- TASK OBJECTIVE:
Can you pull out each line of the data below that includes the word "Middels"?

- DATASET RECORDS:

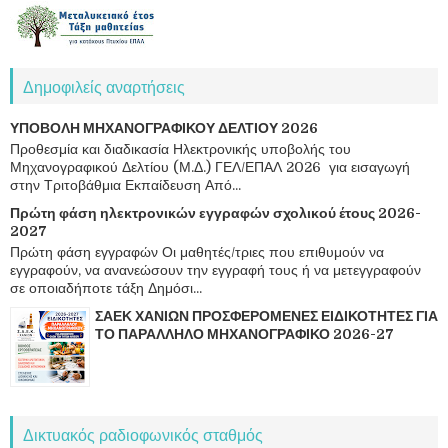
Δημοφιλείς αναρτήσεις
ΥΠΟΒΟΛΗ ΜΗΧΑΝΟΓΡΑΦΙΚΟΥ ΔΕΛΤΙΟΥ 2026
Προθεσμία και διαδικασία Ηλεκτρονικής υποβολής του
Μηχανογραφικού Δελτίου (Μ.Δ.) ΓΕΛ/ΕΠΑΛ 2026 για εισαγωγή
στην Τριτοβάθμια Εκπαίδευση Από...
Πρώτη φάση ηλεκτρονικών εγγραφών σχολικού έτους 2026-
2027
Πρώτη φάση εγγραφών Οι μαθητές/τριες που επιθυμούν να
εγγραφούν, να ανανεώσουν την εγγραφή τους ή να μετεγγραφούν
σε οποιαδήποτε τάξη Δημόσι...
ΣΑΕΚ ΧΑΝΙΩΝ ΠΡΟΣΦΕΡΟΜΕΝΕΣ ΕΙΔΙΚΟΤΗΤΕΣ ΓΙΑ
ΤΟ ΠΑΡΑΛΛΗΛΟ ΜΗΧΑΝΟΓΡΑΦΙΚΟ 2026-27
Δικτυακός ραδιοφωνικός σταθμός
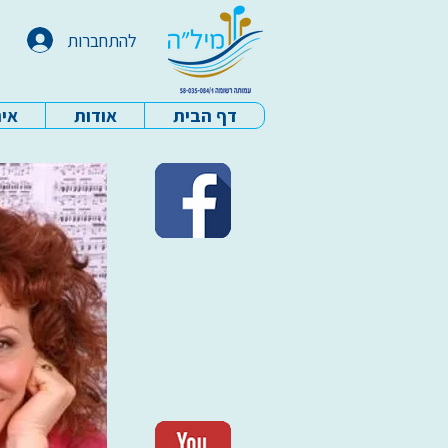
להתחברות
דף הבית
אודות
איר
עמותת מיל"ה - דף הבית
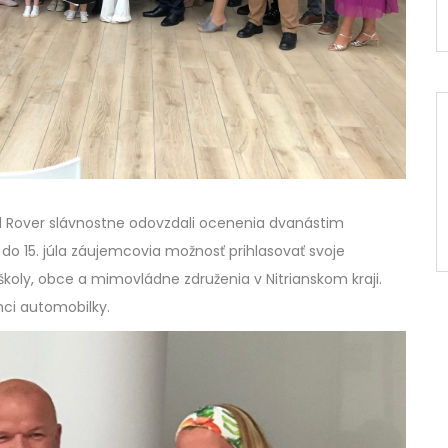
nd Rover slávnostne odovzdali ocenenia dvanástim
o 15. júla záujemcovia možnosť prihlasovať svoje
školy, obce a mimovládne združenia v Nitrianskom kraji.
ci automobilky.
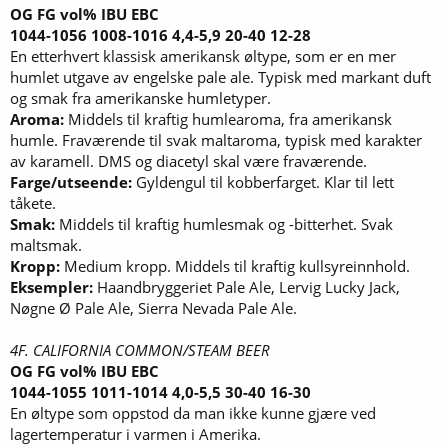
OG FG vol% IBU EBC
1044-1056 1008-1016 4,4-5,9 20-40 12-28
En etterhvert klassisk amerikansk øltype, som er en mer
humlet utgave av engelske pale ale. Typisk med markant duft
og smak fra amerikanske humletyper.
Aroma:
Middels til kraftig humlearoma, fra amerikansk
humle. Fraværende til svak maltaroma, typisk med karakter
av karamell. DMS og diacetyl skal være fraværende.
Farge/utseende:
Gyldengul til kobberfarget. Klar til lett
tåkete.
Smak:
Middels til kraftig humlesmak og -bitterhet. Svak
maltsmak.
Kropp:
Medium kropp. Middels til kraftig kullsyreinnhold.
Eksempler:
Haandbryggeriet Pale Ale, Lervig Lucky Jack,
Nøgne Ø Pale Ale, Sierra Nevada Pale Ale.
4F. CALIFORNIA COMMON/STEAM BEER
OG FG vol% IBU EBC
1044-1055 1011-1014 4,0-5,5 30-40 16-30
En øltype som oppstod da man ikke kunne gjære ved
lagertemperatur i varmen i Amerika.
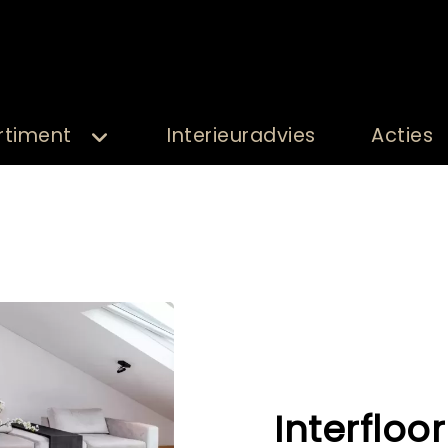
rtiment
Interieuradvies
Acties
Interfloo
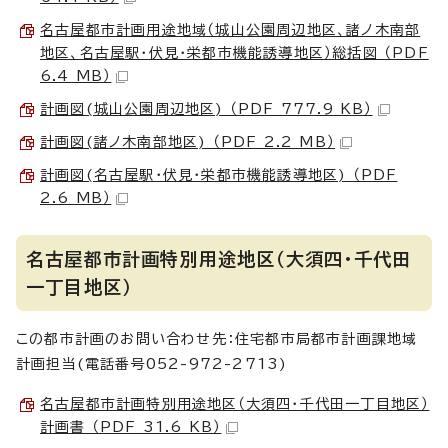
名古屋都市計画用途地域（城山公園周辺地区、諸ノ木南部
地区、名古屋駅・伏見・栄都市機能誘導地区）総括図 （PDF
6.4 MB）
計画図(城山公園周辺地区) （PDF 777.9 KB）
計画図(諸ノ木南部地区) （PDF 2.2 MB）
計画図(名古屋駅・伏見・栄都市機能誘導地区) （PDF
2.6 MB）
名古屋都市計画特別用途地区（大須四・千代田
一丁目地区）
この都市計画のお問い合わせ先：住宅都市局都市計画課地域
計画担当(電話番号052-972-2713)
名古屋都市計画特別用途地区（大須四・千代田一丁目地区）
計画書 （PDF 31.6 KB）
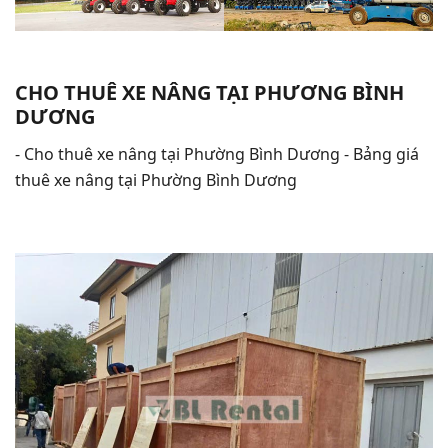
CHO THUÊ XE NÂNG TẠI PHƯƠNG BÌNH
DƯƠNG
- Cho thuê xe nâng tại Phường Bình Dương - Bảng giá
thuê xe nâng tại Phường Bình Dương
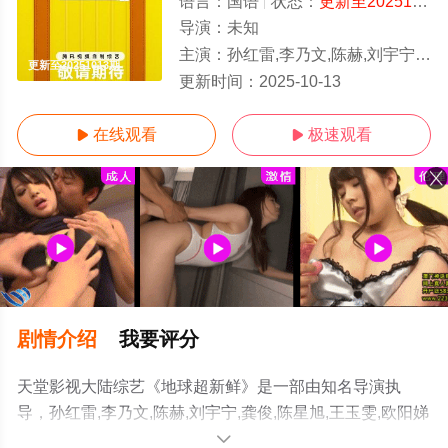
语言：
国语
状态：
更新至20251013期
导演：
未知
主演：
孙红雷,李乃文,陈赫,刘宇宁,龚俊,陈星旭,王玉雯,欧阳娣娣
更新至20251013期
更新时间：
2025-10-13
在线观看
极速观看


剧情介绍
我要评分
天堂影视大陆综艺《地球超新鲜》是一部由知名导演执
导，孙红雷,李乃文,陈赫,刘宇宁,龚俊,陈星旭,王玉雯,欧阳娣
娣等演员精彩演绎的大陆综艺节目，手机免费观看高清未

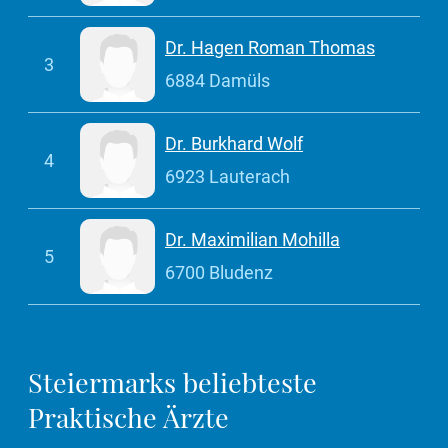
Dr. Hagen Roman Thomas
3
6884 Damüls
Dr. Burkhard Wolf
4
6923 Lauterach
Dr. Maximilian Mohilla
5
6700 Bludenz
Steiermarks beliebteste
Praktische Ärzte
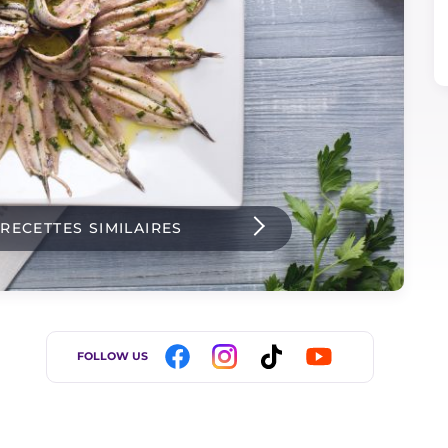
 RECETTES SIMILAIRES
FOLLOW US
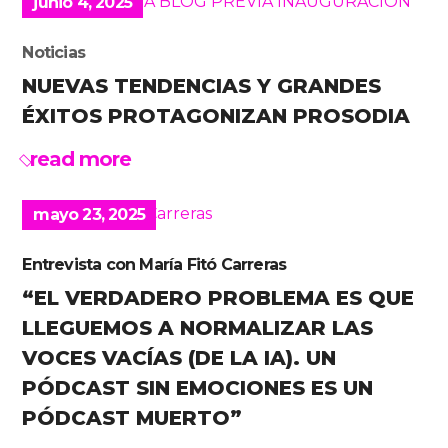
junio 4, 2025
Noticias
NUEVAS TENDENCIAS Y GRANDES
ÉXITOS PROTAGONIZAN PROSODIA
read more
mayo 23, 2025
Entrevista con María Fitó Carreras
“EL VERDADERO PROBLEMA ES QUE
LLEGUEMOS A NORMALIZAR LAS
VOCES VACÍAS (DE LA IA). UN
PÓDCAST SIN EMOCIONES ES UN
PÓDCAST MUERTO”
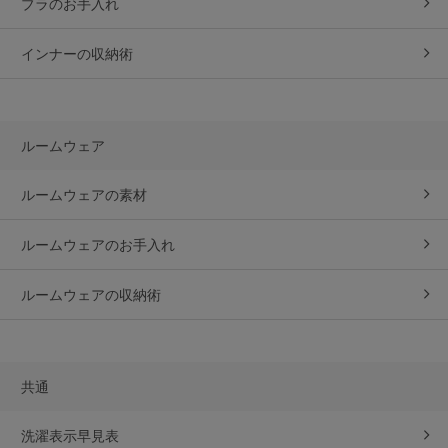
ブラのお手入れ
インナーの収納術
ルームウェア
ルームウェアの素材
ルームウェアのお手入れ
ルームウェアの収納術
共通
洗濯表示早見表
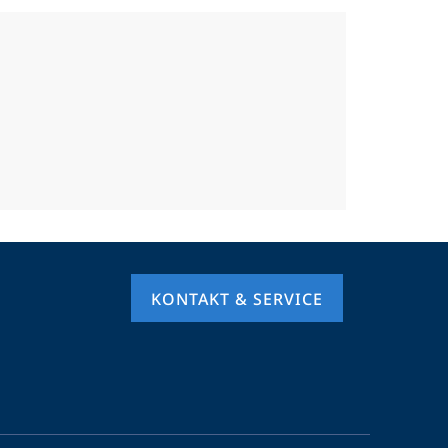
KONTAKT & SERVICE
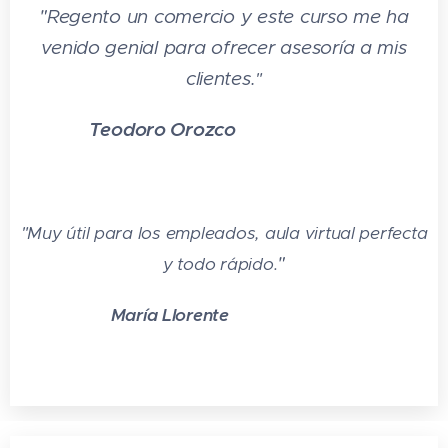
"
Regento un comercio y este curso me ha
venido genial para ofrecer asesoría a mis
clientes.
"
Teodoro Orozco
⭐⭐⭐⭐⭐
"Muy útil para los empleados, aula virtual perfecta
"
y todo rápido.
María Llorente
⭐⭐⭐⭐⭐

- RESPONSE TO THE TASK:
Middels til kraftig humlearoma, fra amerikansk
Middels til kraftig humlesmak og -bitterhet. Svak
Medium kropp. Middels til kraftig kullsyreinnhold.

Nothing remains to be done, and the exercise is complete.